== Records for the exercise ==

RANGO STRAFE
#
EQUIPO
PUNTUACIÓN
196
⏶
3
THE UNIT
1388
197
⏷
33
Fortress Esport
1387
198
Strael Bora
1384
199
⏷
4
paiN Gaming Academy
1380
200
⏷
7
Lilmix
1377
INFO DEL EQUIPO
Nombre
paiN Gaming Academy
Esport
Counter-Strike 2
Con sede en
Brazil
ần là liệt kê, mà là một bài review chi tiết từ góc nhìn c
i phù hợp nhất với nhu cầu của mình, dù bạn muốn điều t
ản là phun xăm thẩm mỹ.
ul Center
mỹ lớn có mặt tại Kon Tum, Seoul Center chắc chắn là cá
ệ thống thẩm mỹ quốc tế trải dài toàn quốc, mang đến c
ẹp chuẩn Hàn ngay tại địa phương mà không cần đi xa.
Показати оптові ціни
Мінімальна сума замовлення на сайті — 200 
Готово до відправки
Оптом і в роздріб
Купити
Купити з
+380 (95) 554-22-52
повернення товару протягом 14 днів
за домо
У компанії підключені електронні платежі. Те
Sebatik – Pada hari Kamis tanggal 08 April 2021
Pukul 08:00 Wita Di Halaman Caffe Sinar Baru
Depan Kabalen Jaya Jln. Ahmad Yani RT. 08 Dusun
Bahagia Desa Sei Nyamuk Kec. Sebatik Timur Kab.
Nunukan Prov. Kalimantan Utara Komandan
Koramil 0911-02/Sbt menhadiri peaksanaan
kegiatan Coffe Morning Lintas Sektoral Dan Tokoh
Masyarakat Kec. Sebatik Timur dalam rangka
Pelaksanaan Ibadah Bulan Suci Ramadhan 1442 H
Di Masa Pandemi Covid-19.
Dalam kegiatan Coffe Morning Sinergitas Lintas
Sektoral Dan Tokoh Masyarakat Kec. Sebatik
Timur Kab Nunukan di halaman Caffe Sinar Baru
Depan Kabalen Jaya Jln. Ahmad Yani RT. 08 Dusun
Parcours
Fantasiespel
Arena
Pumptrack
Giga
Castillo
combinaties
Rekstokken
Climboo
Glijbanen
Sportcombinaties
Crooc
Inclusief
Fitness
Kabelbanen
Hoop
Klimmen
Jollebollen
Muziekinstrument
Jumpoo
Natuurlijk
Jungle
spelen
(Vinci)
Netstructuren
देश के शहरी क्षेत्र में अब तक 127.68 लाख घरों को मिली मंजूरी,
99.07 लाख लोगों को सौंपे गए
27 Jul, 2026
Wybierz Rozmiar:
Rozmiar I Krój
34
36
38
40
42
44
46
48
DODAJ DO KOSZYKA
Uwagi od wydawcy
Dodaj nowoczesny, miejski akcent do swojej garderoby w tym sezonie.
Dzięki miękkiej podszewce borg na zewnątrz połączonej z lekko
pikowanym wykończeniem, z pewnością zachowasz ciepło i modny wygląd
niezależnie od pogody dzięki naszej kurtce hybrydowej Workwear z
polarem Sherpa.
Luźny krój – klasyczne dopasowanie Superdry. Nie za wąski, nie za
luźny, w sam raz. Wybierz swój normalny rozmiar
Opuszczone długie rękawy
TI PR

== Written task ==
When you find a line in the records that contains the word "Tokoh", copy it.

== Solution to the exercise ==
kegiatan Coffe Morning Lintas Sektoral Dan Tokoh
Sektoral Dan Tokoh Masyarakat Kec. Sebatik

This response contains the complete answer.